* REQUIREMENT *
What lines below contain the word "Microwave"? Please pull each one out.

(Dataset entries)
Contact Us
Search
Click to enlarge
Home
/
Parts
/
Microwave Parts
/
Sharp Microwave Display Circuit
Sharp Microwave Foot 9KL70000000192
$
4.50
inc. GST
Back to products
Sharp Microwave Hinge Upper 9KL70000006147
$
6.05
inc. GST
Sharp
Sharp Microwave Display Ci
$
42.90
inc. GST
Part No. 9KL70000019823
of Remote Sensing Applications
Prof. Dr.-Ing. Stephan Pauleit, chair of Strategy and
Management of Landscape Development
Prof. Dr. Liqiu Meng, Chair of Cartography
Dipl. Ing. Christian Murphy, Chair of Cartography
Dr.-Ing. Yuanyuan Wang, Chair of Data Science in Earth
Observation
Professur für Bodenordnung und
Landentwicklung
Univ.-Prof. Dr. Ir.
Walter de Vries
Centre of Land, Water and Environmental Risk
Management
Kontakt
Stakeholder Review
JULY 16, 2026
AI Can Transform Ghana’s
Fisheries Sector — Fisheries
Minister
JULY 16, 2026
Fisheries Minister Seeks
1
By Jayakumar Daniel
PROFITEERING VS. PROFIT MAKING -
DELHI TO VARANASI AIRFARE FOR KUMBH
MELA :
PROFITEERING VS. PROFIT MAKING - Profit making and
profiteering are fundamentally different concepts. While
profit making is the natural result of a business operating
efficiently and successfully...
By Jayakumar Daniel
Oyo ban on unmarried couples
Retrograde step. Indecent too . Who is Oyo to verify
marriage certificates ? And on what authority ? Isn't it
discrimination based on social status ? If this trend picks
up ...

...

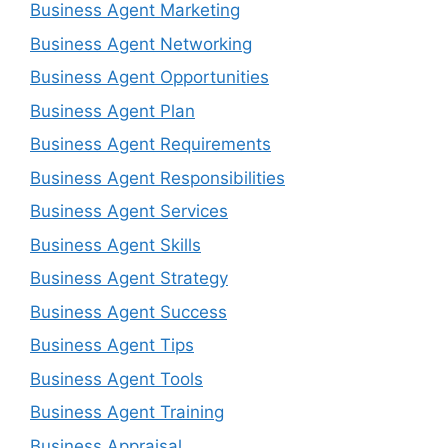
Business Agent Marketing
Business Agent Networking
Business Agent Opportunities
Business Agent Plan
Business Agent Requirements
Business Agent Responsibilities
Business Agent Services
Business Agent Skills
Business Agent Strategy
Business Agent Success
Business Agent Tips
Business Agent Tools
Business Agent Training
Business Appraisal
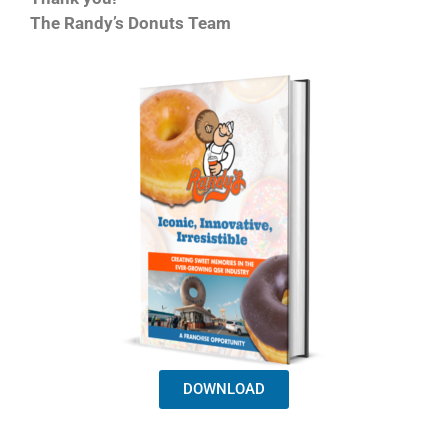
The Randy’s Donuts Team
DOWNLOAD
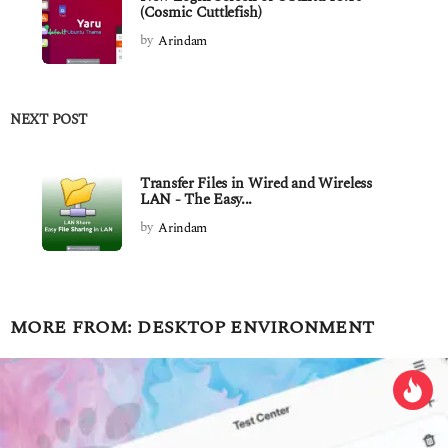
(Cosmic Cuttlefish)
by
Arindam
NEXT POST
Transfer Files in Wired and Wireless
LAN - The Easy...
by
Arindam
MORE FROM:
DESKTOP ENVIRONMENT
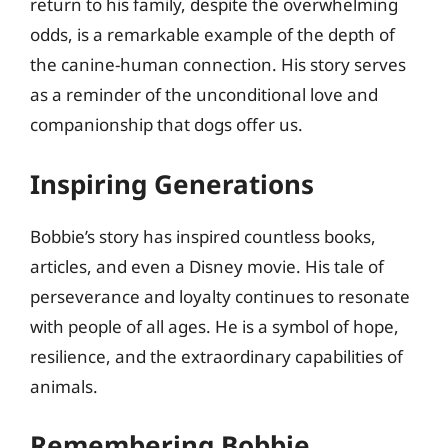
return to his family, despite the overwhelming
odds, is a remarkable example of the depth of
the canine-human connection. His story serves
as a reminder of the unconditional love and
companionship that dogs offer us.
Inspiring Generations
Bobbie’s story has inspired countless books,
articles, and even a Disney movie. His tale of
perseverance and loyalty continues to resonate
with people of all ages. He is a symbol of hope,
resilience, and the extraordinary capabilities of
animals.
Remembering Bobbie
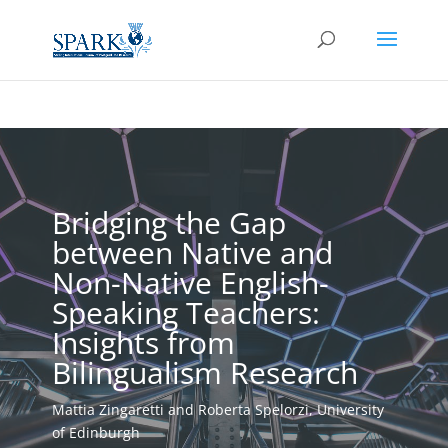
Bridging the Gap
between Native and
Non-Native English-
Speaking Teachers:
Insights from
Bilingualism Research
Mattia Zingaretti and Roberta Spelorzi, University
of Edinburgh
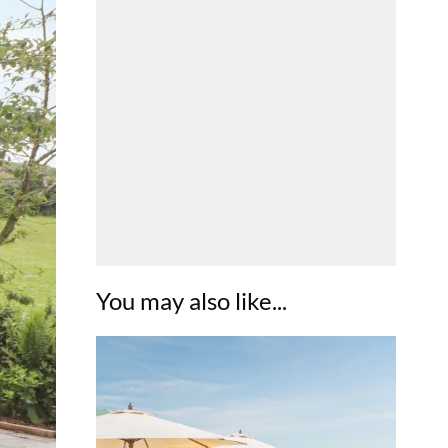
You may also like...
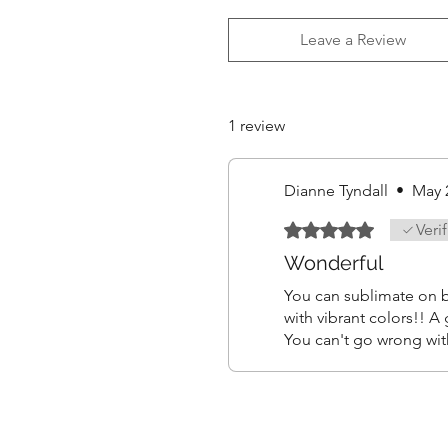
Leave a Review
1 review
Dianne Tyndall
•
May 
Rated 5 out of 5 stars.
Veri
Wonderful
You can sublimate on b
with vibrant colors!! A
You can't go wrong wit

---

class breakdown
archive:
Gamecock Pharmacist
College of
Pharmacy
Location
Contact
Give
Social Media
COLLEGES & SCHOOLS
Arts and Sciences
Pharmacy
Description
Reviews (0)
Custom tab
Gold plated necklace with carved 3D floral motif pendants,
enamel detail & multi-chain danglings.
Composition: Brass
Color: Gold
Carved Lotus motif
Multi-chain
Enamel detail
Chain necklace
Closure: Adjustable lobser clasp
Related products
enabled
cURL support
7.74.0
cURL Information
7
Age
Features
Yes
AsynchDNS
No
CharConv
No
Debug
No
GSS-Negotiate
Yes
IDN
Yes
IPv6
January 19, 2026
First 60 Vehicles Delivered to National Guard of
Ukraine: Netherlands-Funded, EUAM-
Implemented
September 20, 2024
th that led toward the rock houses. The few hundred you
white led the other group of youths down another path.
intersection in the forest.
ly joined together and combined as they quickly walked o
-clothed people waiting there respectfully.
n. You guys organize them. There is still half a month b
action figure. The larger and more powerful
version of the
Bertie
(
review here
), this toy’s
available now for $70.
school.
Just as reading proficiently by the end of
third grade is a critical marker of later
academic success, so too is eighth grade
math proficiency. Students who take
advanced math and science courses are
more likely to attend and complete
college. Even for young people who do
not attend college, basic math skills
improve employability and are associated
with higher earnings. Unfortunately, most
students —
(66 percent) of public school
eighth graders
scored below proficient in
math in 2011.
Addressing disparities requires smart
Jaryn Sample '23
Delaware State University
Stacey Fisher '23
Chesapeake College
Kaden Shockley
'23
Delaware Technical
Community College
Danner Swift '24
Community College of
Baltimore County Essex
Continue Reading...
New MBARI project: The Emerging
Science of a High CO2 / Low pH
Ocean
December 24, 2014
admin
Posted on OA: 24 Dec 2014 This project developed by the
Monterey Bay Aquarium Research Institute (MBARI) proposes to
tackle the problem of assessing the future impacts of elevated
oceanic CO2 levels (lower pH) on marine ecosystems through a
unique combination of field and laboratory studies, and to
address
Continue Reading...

* ANSWER FOR THIS EXERCISE *
Microwave Parts
Sharp Microwave Display Circuit
Sharp Microwave Foot 9KL70000000192
Sharp Microwave Hinge Upper 9KL70000006147
Sharp Microwave Display Ci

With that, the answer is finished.